I came home from errands yesterday evening, and Shaun asked me if I had done anything different–updated something or changed a setting. NO, I said. WHY DO YOU ASK, I said.

Because it’s gone.

Whuuuuuuttt?

I didn’t panic, but I certainly did feel anxiousness begin to simmer in my soul at the prospect of losing almost 7 years’ worth of projects and pictures and memories.

I have the utmost faith in Shaun’s ability to fix all things technical. He’s a wizard. But I still know that, sometimes, technology breaks for no apparent reason, and it can’t be fixed.

We called GoDaddy (our hosting provider), and they spent about an hour on the phone with Shaun trying different things to help him restore the information…with no luck.

It was a database issue. Not a hosting issue. And we couldn’t even log into my account to figure things out because my username and password are stored in the database, which was clearly corrupted.

Here’s the thing that blows my mind, though, y’all.

We’ve been needing to update my blog for ages. You know that. Some of you semi-regularly email me about that. I mean, my profile pic is approximately 4 years old. Two kids are missing. It’s ridiculous. But it takes a lot of time to do much of anything technological, and we just haven’t had it.

Last Saturday, we finally had a free day to focus on the changes. But first, Shaun said we needed to back up my blog to his computer…just to make sure that, if any of the changes caused any problems, we’d have a copy of everything.

This is the first time we have ever done this.

Two days later, my blog crashed. Apparently, there were tables with information in the database that had grown much too large due to a bug in a plug-in, and my entire site just shut down out of sheer exhaustion from having to carry the weight of all of that info (NOT a technical explanation, I realize…but one that many mamas will be able to relate to).

It had nothing to do with our backing it up, and the back up took so long that we never got around to changing anything on the site. In other words, we did nothing to cause the crash. It. was. going. to. happen. We just didn’t know it.

But God did.

And I firmly believe that he prompted my husband to do the backup of everything…two days before…for the first time in seven years. And because of that, once we figured out and fixed the problem with the database, we were able to restore all of that saved info. spilled milk

Are y’all picking up what I’m laying down? It’s hardly water into wine, but I do consider the fact that my blog still exists an absolute gracious miracle of God.

Why do I say all of this?

Well, first of all as an Ebenezer. I want this blog here to be able to look back on when I (inevitably) begin to wonder whether I should take this or that silly little ol’ thing that’s making me anxious to the Lord.

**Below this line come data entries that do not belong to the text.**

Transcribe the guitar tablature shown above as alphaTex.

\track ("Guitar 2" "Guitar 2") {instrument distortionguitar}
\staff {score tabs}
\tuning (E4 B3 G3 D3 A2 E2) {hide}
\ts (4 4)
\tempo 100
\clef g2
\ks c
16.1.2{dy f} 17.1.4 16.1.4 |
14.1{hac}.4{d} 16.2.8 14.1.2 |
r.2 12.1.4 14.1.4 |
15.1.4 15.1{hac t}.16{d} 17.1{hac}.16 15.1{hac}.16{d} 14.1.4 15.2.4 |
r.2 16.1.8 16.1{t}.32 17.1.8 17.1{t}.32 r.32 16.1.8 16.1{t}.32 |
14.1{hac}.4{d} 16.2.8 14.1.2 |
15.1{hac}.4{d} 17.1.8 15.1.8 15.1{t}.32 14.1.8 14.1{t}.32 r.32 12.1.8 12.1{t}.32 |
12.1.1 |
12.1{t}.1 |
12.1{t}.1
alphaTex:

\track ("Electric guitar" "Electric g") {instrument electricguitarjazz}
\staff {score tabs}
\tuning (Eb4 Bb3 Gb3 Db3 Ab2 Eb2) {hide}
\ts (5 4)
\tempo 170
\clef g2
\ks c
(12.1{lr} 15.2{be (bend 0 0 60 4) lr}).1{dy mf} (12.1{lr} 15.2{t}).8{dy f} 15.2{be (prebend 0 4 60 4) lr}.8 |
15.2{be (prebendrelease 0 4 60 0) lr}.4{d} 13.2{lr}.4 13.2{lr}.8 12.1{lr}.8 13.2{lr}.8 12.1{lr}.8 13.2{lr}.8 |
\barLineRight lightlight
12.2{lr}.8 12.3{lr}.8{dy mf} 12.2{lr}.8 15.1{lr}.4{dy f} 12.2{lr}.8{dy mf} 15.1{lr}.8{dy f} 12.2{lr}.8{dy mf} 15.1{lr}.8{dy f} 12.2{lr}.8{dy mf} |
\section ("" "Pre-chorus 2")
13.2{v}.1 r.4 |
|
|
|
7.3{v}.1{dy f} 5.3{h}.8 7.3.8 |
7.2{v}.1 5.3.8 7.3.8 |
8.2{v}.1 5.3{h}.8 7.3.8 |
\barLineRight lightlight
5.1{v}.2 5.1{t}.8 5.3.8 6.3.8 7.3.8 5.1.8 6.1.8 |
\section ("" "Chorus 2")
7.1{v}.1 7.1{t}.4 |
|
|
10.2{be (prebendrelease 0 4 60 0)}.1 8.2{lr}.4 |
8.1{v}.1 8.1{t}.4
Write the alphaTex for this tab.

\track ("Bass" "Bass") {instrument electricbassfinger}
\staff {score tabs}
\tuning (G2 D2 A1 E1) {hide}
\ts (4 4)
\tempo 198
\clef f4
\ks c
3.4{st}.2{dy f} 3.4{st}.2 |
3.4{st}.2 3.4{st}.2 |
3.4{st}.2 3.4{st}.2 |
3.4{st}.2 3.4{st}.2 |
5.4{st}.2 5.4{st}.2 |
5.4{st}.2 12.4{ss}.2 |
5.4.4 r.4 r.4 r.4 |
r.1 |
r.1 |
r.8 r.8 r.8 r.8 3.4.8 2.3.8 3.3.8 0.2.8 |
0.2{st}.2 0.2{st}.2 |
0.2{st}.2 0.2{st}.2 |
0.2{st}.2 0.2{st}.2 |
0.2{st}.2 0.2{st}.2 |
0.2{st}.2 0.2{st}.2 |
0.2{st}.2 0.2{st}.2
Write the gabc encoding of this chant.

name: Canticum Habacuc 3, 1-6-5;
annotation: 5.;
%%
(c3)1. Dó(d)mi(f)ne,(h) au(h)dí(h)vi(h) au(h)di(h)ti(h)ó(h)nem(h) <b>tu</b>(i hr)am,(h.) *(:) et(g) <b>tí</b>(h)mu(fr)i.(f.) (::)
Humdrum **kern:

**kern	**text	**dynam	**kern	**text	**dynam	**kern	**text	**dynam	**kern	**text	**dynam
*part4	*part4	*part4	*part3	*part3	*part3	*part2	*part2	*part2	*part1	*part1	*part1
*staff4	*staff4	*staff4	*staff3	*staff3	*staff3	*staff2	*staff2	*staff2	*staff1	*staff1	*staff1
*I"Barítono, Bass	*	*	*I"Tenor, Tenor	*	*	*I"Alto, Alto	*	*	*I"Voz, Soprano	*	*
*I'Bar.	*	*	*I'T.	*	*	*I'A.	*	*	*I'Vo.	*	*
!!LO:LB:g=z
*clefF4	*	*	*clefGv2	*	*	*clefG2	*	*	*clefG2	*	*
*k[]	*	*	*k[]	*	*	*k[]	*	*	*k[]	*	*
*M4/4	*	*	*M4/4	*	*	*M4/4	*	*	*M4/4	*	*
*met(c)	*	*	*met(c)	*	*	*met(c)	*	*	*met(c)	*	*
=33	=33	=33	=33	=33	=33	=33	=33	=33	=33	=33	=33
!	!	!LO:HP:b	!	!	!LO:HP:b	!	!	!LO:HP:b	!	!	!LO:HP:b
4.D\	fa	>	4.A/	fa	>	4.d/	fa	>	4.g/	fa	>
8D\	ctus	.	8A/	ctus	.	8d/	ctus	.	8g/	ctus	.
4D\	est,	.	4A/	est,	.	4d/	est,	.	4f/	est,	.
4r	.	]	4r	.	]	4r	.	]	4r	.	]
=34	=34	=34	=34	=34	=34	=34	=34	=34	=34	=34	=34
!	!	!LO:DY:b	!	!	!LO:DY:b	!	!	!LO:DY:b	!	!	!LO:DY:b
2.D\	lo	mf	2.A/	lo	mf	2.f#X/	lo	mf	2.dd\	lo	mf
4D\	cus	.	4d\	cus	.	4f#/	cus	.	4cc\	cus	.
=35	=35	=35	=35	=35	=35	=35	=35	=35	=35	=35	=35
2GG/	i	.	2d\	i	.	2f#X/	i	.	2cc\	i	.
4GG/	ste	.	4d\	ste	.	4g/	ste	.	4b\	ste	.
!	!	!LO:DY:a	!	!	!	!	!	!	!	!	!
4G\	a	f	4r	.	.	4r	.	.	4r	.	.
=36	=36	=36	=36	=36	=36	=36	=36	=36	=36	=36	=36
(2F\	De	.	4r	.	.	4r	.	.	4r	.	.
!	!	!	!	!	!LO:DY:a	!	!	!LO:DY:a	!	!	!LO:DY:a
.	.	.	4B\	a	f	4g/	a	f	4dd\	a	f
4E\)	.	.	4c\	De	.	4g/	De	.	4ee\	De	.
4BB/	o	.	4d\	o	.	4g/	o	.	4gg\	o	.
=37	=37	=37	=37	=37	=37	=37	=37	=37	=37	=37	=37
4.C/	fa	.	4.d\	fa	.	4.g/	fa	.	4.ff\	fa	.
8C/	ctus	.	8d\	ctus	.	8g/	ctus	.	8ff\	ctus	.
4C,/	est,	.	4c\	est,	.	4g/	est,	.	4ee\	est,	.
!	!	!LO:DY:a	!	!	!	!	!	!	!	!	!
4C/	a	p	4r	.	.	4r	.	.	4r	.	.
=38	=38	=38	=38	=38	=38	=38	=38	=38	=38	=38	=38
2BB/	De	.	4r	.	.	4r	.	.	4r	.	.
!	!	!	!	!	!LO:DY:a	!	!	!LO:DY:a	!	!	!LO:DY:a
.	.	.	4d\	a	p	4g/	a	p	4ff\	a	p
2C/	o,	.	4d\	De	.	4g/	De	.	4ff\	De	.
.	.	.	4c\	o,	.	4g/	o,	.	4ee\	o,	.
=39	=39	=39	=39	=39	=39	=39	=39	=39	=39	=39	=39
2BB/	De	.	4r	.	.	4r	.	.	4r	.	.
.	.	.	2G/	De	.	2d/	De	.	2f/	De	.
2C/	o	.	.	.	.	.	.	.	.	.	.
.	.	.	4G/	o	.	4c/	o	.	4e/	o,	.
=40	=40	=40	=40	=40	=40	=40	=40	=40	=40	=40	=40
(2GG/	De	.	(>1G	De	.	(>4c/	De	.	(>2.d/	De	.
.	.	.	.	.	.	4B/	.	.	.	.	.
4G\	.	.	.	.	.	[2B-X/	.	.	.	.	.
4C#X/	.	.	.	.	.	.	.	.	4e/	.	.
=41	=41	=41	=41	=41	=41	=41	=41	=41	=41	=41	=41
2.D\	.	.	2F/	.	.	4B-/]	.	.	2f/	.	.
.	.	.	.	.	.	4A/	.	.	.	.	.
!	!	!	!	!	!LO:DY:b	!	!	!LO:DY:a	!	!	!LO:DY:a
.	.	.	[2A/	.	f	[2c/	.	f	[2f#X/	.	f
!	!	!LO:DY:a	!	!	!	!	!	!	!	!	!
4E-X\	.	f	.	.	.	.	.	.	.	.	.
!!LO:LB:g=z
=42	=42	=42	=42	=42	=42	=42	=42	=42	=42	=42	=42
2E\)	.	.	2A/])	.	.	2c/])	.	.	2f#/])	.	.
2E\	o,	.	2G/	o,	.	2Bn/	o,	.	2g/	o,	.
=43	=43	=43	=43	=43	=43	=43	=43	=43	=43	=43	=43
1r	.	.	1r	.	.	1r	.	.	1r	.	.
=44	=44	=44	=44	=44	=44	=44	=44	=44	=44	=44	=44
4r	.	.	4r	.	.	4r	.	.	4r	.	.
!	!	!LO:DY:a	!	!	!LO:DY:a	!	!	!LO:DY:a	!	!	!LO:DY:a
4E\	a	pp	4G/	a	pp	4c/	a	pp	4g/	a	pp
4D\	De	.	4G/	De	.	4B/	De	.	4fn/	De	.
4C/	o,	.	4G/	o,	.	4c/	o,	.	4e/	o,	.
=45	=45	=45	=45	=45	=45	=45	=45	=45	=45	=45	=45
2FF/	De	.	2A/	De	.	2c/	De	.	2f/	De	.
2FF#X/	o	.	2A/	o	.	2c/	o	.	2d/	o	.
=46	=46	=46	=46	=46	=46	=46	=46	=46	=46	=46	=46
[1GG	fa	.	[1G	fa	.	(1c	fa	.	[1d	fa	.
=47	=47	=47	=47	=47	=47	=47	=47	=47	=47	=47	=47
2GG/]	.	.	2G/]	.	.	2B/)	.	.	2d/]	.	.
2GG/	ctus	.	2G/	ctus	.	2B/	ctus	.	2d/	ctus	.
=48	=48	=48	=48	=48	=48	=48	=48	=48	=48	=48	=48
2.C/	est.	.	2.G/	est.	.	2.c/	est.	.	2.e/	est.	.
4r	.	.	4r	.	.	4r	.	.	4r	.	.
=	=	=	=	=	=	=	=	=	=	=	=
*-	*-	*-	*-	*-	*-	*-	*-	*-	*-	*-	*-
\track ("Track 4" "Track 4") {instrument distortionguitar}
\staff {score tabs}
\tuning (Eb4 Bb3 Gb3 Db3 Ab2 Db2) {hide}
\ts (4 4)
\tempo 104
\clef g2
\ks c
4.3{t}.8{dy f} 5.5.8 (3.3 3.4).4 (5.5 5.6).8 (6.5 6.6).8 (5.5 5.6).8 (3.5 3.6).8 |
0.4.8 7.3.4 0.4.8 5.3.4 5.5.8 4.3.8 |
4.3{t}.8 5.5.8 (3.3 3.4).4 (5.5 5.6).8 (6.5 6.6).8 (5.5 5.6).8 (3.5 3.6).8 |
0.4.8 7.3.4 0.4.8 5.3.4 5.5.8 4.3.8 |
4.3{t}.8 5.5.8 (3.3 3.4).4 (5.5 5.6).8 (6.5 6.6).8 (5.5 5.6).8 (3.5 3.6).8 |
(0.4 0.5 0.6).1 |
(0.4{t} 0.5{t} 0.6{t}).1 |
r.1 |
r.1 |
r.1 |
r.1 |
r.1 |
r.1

And maybe as an encouragement for you too. I don’t know most of your circumstances. However, I do KNOW that God cares about them because he loves you. I knew that before he used a toddler to make sure I woke up on time or made sure we backed up my blog so it wouldn’t disappear. But I sure am grateful that he saw fit to give me those little windows through which to glimpse his love.

Maybe you’re struggling with something you think is too minor to take to God. Or maybe you’re staggering under the weight of something that feels too big for God. Neither is true.

Like the old song says:

“Let not your heart be troubled,” His tender word I hear,

And resting on His goodness, I lose my doubts and fears;

Though by the path He leadeth, but one step I may see;

His eye is on the sparrow, and I know He watches me;

His eye is on the sparrow, and I know He watches me.